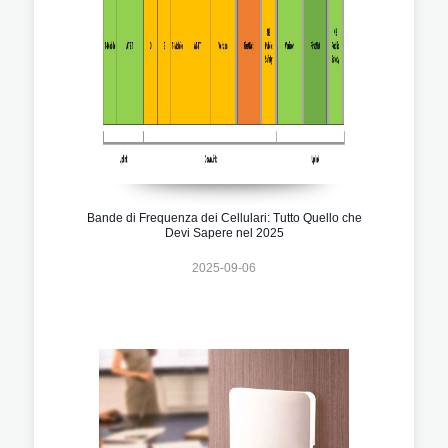
Bande di Frequenza dei Cellulari: Tutto Quello che
Devi Sapere nel 2025
2025-09-06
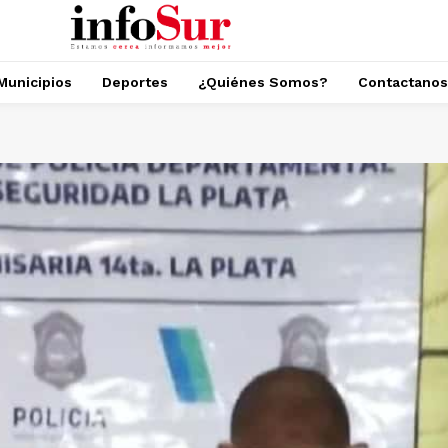
Municipios
Deportes
¿Quiénes Somos?
Contactanos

== == ==

» **Aim of the exercise**:
Write out every text line from all the records above, word for word, and leave the pictures out.

» **Expected answer**:
Bande di Frequenza dei Cellulari: Tutto Quello che
Devi Sapere nel 2025
2025-09-06
Municipios
Deportes
¿Quiénes Somos?
Contactanos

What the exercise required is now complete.